Tuesday, April 28, 2015

WHAT DO WE DO ABOUT BALTIMORE - a comment on a post in Margaret and Helen blog.



     Sometimes I follow a blog called Margaret and Helen, and a last post in it attracted my attention. I carefully read it and wrote a comment. In it I didn't include all of my thoughts on the events that recently happen in the United States. I wish, I understood them better. Still, I have a personal opinion on them.

Here is a post in a blog:


A Message to Whiteyby Helen Philpot



Margaret - I had assumed if I wrote again, it would mostly likely be about Hillary. But watching all this violence in Baltimore unfolding on the television moves me to write this instead. Normally I would tell you that when it comes to racial issues, an old white woman from Georgia probably should keep her mouth shut and her opinion to herself. In fact, that's probably a good idea for white people everywhere because we really probably will just say a whole lot of stupid if we open our mouths right now. But you know me, I have never known when to just shut up...

HERE IS MY WHITE STORY:

About 60 years ago my husband and I scraped together every penny we had to buy a small but lovely home in a safe neighborhood with good schools. Our children had a lovely childhood. They got a good education and always knew that going to college was an achievable goal. The worst thing that ever happened in our neighborhood was a bad divorce or a scandalous affair. Murders and robberies happened across town. And when that happened we spoke of it in hushed tones as we smoked fancy cigarettes and drank iced tea on the back porch. Our children all graduated from college, married and had families of their own. Our grandchildren are repeating the cycle and we even have some great-grandchildren who will continue to do well long after I am dead and gone.

HERE COULD HAVE BEEN MY STORY IF I WAS A BLACK WOMAN:

About 60 years ago my husband and I would have tried to scrape together enough money to buy a small but lovely home in a safe neighborhood with good schools. Unfortunately the banks would not give us funding and the neighborhood we wanted was restricted anyway. Our children would never truly feel the American dream was about them. The schools they attended would be poorly funded and under-achieving in every way.
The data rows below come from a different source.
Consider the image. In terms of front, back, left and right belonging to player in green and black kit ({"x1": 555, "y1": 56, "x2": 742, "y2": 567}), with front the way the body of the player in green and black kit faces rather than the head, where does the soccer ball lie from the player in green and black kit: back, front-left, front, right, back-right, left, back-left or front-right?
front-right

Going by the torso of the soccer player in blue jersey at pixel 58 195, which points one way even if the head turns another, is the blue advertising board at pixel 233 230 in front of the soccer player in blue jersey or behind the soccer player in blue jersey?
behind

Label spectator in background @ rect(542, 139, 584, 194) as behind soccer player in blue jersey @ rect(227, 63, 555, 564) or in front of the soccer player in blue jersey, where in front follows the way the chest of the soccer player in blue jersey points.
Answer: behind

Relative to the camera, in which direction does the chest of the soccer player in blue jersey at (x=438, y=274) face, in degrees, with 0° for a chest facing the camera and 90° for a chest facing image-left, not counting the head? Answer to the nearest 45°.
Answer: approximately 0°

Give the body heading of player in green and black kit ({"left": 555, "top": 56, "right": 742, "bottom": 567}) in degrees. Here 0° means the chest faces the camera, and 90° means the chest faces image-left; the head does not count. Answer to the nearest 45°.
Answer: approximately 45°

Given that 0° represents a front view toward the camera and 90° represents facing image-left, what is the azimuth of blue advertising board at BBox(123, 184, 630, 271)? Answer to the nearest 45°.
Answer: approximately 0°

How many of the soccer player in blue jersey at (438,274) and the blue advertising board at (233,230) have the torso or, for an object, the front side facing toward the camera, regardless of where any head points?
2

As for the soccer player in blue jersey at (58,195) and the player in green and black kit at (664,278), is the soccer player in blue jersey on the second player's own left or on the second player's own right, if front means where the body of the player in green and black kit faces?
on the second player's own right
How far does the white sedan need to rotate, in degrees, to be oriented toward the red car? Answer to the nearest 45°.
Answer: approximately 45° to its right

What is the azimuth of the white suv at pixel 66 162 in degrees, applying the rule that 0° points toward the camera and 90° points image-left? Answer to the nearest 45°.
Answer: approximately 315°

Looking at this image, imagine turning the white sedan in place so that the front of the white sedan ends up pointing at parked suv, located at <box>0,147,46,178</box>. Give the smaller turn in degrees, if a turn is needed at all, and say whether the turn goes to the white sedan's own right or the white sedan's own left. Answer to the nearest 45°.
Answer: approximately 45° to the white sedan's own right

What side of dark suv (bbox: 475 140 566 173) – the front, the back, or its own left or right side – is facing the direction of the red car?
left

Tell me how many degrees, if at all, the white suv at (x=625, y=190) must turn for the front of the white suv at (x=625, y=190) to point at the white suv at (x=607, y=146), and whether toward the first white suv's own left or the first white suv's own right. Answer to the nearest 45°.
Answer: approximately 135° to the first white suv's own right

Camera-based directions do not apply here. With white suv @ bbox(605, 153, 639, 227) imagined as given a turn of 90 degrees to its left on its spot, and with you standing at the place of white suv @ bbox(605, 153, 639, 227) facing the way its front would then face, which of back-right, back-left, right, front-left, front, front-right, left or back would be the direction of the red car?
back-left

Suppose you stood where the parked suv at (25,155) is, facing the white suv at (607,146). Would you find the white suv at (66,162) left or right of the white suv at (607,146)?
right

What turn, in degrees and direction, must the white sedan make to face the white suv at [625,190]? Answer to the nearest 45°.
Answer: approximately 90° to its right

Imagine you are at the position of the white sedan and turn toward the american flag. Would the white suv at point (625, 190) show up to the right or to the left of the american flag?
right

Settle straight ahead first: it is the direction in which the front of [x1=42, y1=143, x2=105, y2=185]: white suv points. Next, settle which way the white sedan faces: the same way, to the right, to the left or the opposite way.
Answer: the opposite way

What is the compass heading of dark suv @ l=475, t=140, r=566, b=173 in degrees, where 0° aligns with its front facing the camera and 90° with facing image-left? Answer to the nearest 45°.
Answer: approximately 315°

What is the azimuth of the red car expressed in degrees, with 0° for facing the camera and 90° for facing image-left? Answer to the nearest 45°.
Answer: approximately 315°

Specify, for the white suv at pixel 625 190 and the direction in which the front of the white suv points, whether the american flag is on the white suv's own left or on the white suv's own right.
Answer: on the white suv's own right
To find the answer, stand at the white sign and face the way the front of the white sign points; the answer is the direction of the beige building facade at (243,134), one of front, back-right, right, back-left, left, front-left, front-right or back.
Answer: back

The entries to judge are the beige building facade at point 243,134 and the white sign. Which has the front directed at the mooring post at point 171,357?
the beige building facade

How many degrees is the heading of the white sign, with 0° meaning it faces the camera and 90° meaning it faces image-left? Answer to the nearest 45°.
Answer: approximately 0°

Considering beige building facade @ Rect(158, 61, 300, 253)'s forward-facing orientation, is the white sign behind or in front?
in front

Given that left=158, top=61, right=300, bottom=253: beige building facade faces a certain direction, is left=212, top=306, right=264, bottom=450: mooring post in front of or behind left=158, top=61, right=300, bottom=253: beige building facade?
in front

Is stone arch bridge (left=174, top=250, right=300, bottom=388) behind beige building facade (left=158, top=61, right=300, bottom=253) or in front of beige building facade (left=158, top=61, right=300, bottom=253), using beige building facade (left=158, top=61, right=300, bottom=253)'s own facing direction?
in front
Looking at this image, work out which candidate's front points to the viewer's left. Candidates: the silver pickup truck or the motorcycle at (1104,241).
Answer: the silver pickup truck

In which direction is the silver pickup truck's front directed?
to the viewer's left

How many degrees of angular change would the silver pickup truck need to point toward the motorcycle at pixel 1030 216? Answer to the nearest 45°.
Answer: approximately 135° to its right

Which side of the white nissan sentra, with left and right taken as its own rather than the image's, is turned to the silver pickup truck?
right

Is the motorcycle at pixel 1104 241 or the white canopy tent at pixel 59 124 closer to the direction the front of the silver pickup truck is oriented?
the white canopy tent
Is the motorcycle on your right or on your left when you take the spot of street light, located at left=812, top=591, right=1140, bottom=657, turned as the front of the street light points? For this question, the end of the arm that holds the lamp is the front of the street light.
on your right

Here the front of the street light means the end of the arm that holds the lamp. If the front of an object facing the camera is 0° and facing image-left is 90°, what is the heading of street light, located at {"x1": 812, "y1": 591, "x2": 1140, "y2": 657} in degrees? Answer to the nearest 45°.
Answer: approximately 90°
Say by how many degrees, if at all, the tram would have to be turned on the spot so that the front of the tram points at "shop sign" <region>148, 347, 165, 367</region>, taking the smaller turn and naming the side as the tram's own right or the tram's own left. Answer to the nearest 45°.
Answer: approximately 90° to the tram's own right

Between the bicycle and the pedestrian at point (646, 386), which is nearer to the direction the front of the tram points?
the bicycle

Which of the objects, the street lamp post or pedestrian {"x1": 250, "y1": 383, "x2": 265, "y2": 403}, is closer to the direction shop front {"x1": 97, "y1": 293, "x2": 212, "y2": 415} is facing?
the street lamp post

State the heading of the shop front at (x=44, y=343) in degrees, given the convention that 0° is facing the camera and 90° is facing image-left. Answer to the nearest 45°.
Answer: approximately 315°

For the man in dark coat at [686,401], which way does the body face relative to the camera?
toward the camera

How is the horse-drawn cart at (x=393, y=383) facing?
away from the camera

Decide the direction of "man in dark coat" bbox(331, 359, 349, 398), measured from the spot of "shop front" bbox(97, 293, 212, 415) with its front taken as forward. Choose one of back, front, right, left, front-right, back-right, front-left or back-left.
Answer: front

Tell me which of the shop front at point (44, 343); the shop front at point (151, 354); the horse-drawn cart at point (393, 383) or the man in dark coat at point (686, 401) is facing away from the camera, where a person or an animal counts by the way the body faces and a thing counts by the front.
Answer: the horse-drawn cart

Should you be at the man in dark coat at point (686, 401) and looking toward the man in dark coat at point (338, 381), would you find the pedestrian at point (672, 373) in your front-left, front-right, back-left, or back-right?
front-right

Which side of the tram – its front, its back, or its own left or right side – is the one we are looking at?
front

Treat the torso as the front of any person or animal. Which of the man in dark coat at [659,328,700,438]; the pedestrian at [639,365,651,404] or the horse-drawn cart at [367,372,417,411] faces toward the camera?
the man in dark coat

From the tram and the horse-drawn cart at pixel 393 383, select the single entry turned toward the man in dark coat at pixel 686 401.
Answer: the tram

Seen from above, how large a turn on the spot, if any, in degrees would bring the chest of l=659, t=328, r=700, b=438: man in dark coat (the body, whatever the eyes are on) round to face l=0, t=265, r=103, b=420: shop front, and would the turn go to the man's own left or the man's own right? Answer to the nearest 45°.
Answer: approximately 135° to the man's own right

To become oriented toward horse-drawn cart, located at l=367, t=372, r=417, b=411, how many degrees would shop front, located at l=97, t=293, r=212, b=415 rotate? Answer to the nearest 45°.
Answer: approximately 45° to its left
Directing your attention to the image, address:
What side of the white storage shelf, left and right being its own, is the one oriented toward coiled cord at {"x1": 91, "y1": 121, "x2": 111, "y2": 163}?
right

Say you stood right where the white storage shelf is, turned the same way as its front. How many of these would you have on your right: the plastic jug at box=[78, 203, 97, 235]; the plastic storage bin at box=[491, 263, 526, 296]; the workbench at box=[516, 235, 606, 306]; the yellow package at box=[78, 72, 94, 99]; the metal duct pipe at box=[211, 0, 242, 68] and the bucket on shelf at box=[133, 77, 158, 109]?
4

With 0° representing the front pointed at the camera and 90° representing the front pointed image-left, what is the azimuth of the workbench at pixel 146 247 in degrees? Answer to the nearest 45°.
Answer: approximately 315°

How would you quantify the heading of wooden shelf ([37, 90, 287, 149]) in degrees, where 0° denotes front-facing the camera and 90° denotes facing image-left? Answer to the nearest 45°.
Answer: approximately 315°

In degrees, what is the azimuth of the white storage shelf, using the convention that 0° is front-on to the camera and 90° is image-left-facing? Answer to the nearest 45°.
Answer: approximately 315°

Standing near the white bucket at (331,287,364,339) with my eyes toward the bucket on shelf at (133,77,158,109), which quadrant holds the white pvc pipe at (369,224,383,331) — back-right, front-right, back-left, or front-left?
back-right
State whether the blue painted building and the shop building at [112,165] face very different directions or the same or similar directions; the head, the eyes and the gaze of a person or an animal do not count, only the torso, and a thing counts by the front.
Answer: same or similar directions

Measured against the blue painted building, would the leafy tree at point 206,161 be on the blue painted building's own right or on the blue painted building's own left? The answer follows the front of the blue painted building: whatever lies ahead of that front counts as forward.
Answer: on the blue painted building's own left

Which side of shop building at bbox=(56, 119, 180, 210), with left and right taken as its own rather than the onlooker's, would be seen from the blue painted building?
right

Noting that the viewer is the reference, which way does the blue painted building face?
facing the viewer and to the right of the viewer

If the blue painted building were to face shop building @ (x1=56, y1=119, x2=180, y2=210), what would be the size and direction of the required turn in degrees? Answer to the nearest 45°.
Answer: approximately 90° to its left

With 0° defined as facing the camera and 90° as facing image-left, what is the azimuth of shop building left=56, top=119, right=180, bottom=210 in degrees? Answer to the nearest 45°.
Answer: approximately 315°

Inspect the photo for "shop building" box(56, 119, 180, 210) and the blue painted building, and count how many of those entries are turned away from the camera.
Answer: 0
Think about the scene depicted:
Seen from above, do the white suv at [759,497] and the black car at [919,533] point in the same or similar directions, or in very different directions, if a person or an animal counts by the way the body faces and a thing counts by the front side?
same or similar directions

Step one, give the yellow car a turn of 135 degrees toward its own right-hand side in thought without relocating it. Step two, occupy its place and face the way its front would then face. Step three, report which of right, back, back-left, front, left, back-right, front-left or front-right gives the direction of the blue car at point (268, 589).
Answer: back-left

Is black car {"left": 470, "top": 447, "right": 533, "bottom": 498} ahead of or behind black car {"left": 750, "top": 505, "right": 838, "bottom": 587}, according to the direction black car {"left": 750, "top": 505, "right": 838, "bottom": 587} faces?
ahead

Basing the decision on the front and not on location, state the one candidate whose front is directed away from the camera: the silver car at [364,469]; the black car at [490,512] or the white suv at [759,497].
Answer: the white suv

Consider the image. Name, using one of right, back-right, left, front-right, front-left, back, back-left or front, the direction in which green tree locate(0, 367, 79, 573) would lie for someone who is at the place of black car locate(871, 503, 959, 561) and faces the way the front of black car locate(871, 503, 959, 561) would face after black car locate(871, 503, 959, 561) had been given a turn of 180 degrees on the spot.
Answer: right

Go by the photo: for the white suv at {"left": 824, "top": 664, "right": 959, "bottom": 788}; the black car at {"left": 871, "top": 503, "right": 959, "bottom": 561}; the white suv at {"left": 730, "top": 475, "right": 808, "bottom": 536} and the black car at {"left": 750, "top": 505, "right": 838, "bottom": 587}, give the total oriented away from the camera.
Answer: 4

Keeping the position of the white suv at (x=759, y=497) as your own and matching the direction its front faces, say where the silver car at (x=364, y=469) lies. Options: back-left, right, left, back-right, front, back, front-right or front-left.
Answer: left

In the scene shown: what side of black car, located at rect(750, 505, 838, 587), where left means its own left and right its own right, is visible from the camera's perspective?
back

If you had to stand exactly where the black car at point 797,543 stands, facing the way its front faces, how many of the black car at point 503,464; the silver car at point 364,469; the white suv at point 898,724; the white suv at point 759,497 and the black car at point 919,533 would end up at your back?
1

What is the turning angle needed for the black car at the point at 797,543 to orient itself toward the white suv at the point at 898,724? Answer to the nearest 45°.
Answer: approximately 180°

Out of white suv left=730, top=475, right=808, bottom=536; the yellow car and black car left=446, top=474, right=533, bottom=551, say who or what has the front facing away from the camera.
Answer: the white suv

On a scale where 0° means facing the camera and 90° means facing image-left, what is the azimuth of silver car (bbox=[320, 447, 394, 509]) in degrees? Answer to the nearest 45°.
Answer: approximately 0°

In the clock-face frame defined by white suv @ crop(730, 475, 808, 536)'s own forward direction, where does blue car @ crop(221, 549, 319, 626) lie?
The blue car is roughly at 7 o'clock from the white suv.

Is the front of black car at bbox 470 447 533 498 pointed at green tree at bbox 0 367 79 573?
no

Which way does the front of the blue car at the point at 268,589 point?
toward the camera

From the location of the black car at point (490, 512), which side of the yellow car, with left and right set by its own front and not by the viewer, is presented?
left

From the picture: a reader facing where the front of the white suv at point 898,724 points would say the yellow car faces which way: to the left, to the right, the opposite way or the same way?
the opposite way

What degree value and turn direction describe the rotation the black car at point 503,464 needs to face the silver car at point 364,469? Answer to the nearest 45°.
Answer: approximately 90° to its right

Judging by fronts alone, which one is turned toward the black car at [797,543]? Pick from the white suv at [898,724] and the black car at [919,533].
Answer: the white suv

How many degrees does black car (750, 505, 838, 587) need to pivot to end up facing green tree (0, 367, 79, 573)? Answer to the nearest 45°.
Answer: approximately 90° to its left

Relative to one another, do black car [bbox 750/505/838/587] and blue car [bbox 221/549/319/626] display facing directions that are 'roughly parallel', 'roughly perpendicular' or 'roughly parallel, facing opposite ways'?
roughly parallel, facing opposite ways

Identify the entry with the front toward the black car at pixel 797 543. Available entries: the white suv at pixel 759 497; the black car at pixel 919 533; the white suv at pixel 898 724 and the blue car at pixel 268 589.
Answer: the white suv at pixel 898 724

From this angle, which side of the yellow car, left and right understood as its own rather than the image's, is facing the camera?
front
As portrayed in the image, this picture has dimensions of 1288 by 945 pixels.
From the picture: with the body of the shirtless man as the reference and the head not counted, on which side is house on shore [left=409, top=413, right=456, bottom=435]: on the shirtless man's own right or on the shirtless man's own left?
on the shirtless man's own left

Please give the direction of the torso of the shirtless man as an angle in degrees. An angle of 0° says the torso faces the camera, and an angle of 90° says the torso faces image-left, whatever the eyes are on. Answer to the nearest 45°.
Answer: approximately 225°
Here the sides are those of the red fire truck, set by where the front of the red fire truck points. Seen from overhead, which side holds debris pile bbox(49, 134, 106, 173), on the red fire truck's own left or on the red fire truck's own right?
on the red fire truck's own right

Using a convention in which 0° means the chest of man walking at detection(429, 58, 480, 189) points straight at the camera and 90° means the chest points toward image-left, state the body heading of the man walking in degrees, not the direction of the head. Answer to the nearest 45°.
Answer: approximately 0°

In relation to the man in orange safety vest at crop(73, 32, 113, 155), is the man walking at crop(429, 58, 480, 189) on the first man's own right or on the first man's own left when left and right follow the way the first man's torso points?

As hard as I tried to hide it from them, they would know that a life of crime, drugs and violence was a real possibility and it probably would pay better than any job they could get. Fearing authority would come more easily than trusting it. Some of them might overcome the odds but more than likely they w0uld repeat a life of near poverty and almost but not quites... College would be possible but nearly twice as many of their white friends would see that happen rather than their black friends. They would have been called the n-word in various forms many times in their life and they would know that 1 in every 15 African American men are incarcerated in comparison to 1 in every 106 white men. When my family eventually celebrated the election of the first black President... we would have done so knowing he might be the last for many years to come. My grandchildren and great-grandchildren might fare slightly better, but only slightly and only if they were very lucky.
According to the Bureau of Justice Statistics, one in three black men can expect to go to prison in their lifetime.
Students of color face harsher punishments in school than their white peers, leading to a higher number of youth of color incarcerated.
The war on drugs has been waged primarily in communities of color where people of color are more likely to receive higher offenses.
Once convicted, black offenders receive longer sentences compared to white offenders.
Voter laws that prohibit people with felony convictions to vote disproportionately impact men of color.
Studies have shown that people of color face disparities in wage trajectoryfollowing release from prison

Having written this, I know I should probably erase and just turn off this computer. But you know me...

This Whitey really doesn't fully understand what is happening in Baltimore. What I have written here is not meant as an excuse for the violence, but it certainly is a reason to look beyond the violence and try to see the truths behind it. I know there is no excuse for violence and that it won't solve the problem. I know that you don't put out the fire in your kitchen by starting one in your living room. But I also know I have never known and might never know someone in a gang. And I personally will probably never know anyone who has been shot at or killed by a bullet outside of a war zone. My life is very sheltered and my opinion is, therefore, very narrow. The images I see on television don't even remotely relate to my reality.

Yes. I really should have just kept my opinion to myself. Unfortunately, a 24-hour never-ending news cycle made that very, very hard to do. I mean it... Really.

And here is my comment to it (you are welcome to air your own opinions, of course):



  1. I agree with you on every point, except, what are we going to do about it? Excuse the violence in hushed tones and get back to out white lives? In my life I’ve known persecution and danger. I might not understand, what black mothers and fathers go through, but I am open to hear them. I just don’t understand, how looting and violence help the cause of equal rights. In my country of the Soviet Union I also studied the way some underground or covert movement can exploit difficulties in society for its own agenda. And that agenda would be to undermine the said society and create, what is called, “a revolutionary situation”, when desperation and confusion will push people to follow the path to a totalitarian regime. Nice white people in this country might not see or understand this and ignore the unacceptable behavior, because of our white liberal guilt. We need to push for positive, common sense reforms in our law enforcement, but always be vigilant.